Keep only the lines of the listing that include the word "rounded", and copy them.

* * *

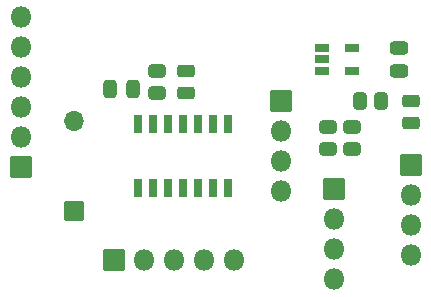
<source format=gbr>
%TF.GenerationSoftware,KiCad,Pcbnew,8.0.0-8.0.0-1~ubuntu20.04.1*%
%TF.CreationDate,2024-03-10T03:56:21-05:00*%
%TF.ProjectId,avr16dd14_dev_board,61767231-3664-4643-9134-5f6465765f62,rev?*%
%TF.SameCoordinates,Original*%
%TF.FileFunction,Soldermask,Top*%
%TF.FilePolarity,Negative*%
%FSLAX46Y46*%
G04 Gerber Fmt 4.6, Leading zero omitted, Abs format (unit mm)*
G04 Created by KiCad (PCBNEW 8.0.0-8.0.0-1~ubuntu20.04.1) date 2024-03-10 03:56:21*
%MOMM*%
%LPD*%
G01*
G04 APERTURE LIST*
G04 Aperture macros list*
%AMRoundRect*
0 Rectangle with rounded corners*
0 $1 Rounding radius*
0 $2 $3 $4 $5 $6 $7 $8 $9 X,Y pos of 4 corners*
0 Add a 4 corners polygon primitive as box body*
4,1,4,$2,$3,$4,$5,$6,$7,$8,$9,$2,$3,0*
0 Add four circle primitives for the rounded corners*
1,1,$1+$1,$2,$3*
1,1,$1+$1,$4,$5*
1,1,$1+$1,$6,$7*
1,1,$1+$1,$8,$9*
0 Add four rect primitives between the rounded corners*
20,1,$1+$1,$2,$3,$4,$5,0*
20,1,$1+$1,$4,$5,$6,$7,0*
20,1,$1+$1,$6,$7,$8,$9,0*
20,1,$1+$1,$8,$9,$2,$3,0*%
G04 Aperture macros list end*
%ADD10RoundRect,0.050800X0.850000X0.850000X-0.850000X0.850000X-0.850000X-0.850000X0.850000X-0.850000X0*%
%ADD11O,1.801600X1.801600*%
%ADD12RoundRect,0.050800X0.575000X-0.300000X0.575000X0.300000X-0.575000X0.300000X-0.575000X-0.300000X0*%
%ADD13RoundRect,0.050800X0.325000X0.750000X-0.325000X0.750000X-0.325000X-0.750000X0.325000X-0.750000X0*%
%ADD14RoundRect,0.269150X0.481650X-0.269150X0.481650X0.269150X-0.481650X0.269150X-0.481650X-0.269150X0*%
%ADD15RoundRect,0.050800X0.850000X-0.850000X0.850000X0.850000X-0.850000X0.850000X-0.850000X-0.850000X0*%
%ADD16RoundRect,0.050800X-0.850000X-0.850000X0.850000X-0.850000X0.850000X0.850000X-0.850000X0.850000X0*%
%ADD17RoundRect,0.274780X-0.476020X0.288520X-0.476020X-0.288520X0.476020X-0.288520X0.476020X0.288520X0*%
%ADD18RoundRect,0.274780X0.288520X0.476020X-0.288520X0.476020X-0.288520X-0.476020X0.288520X-0.476020X0*%
%ADD19RoundRect,0.274780X0.476020X-0.288520X0.476020X0.288520X-0.476020X0.288520X-0.476020X-0.288520X0*%
%ADD20RoundRect,0.275400X0.500400X-0.275400X0.500400X0.275400X-0.500400X0.275400X-0.500400X-0.275400X0*%
%ADD21RoundRect,0.275400X0.275400X0.500400X-0.275400X0.500400X-0.275400X-0.500400X0.275400X-0.500400X0*%
%ADD22RoundRect,0.050800X0.800000X-0.800000X0.800000X0.800000X-0.800000X0.800000X-0.800000X-0.800000X0*%
%ADD23O,1.701600X1.701600*%
G04 APERTURE END LIST*
D10*
%TO.C,J1*%
X108500000Y-83620000D03*
D11*
X108500000Y-81080000D03*
X108500000Y-78540000D03*
X108500000Y-76000000D03*
X108500000Y-73460000D03*
X108500000Y-70920000D03*
%TD*%
D12*
%TO.C,IC2*%
X134000000Y-73550000D03*
X134000000Y-74500000D03*
X134000000Y-75450000D03*
X136500000Y-75450000D03*
X136500000Y-73550000D03*
%TD*%
D13*
%TO.C,IC1*%
X118380000Y-85400000D03*
X119650000Y-85400000D03*
X120920000Y-85400000D03*
X122190000Y-85400000D03*
X123460000Y-85400000D03*
X124730000Y-85400000D03*
X126000000Y-85400000D03*
X126000000Y-80000000D03*
X124730000Y-80000000D03*
X123460000Y-80000000D03*
X122190000Y-80000000D03*
X120920000Y-80000000D03*
X119650000Y-80000000D03*
X118380000Y-80000000D03*
%TD*%
D14*
%TO.C,D2*%
X122500000Y-77375000D03*
X122500000Y-75500000D03*
%TD*%
D11*
%TO.C,J6*%
X126580000Y-91500000D03*
X124040000Y-91500000D03*
X121500000Y-91500000D03*
X118960000Y-91500000D03*
D15*
X116420000Y-91500000D03*
%TD*%
D11*
%TO.C,J5*%
X130500000Y-85620000D03*
X130500000Y-83080000D03*
X130500000Y-80540000D03*
D16*
X130500000Y-78000000D03*
%TD*%
D17*
%TO.C,R5*%
X120000000Y-75500000D03*
X120000000Y-77325000D03*
%TD*%
D18*
%TO.C,R4*%
X139000000Y-78050000D03*
X137175000Y-78050000D03*
%TD*%
D19*
%TO.C,R3*%
X136500000Y-82050000D03*
X136500000Y-80225000D03*
%TD*%
%TO.C,R2*%
X134500000Y-82050000D03*
X134500000Y-80225000D03*
%TD*%
D11*
%TO.C,J4*%
X135000000Y-93120000D03*
X135000000Y-90580000D03*
X135000000Y-88040000D03*
D16*
X135000000Y-85500000D03*
%TD*%
%TO.C,J2*%
X141500000Y-83460000D03*
D11*
X141500000Y-86000000D03*
X141500000Y-88540000D03*
X141500000Y-91080000D03*
%TD*%
D14*
%TO.C,D1*%
X141500000Y-79875000D03*
X141500000Y-78000000D03*
%TD*%
D20*
%TO.C,C2*%
X140500000Y-73550000D03*
X140500000Y-75450000D03*
%TD*%
D21*
%TO.C,C1*%
X117950000Y-77050000D03*
X116050000Y-77050000D03*
%TD*%
D22*
%TO.C,D3*%
X113000000Y-87310000D03*
D23*
X113000000Y-79690000D03*
%TD*%
M02*

</source>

* * *

Completed task:
0 Rectangle with rounded corners*
0 Add four circle primitives for the rounded corners*
0 Add four rect primitives between the rounded corners*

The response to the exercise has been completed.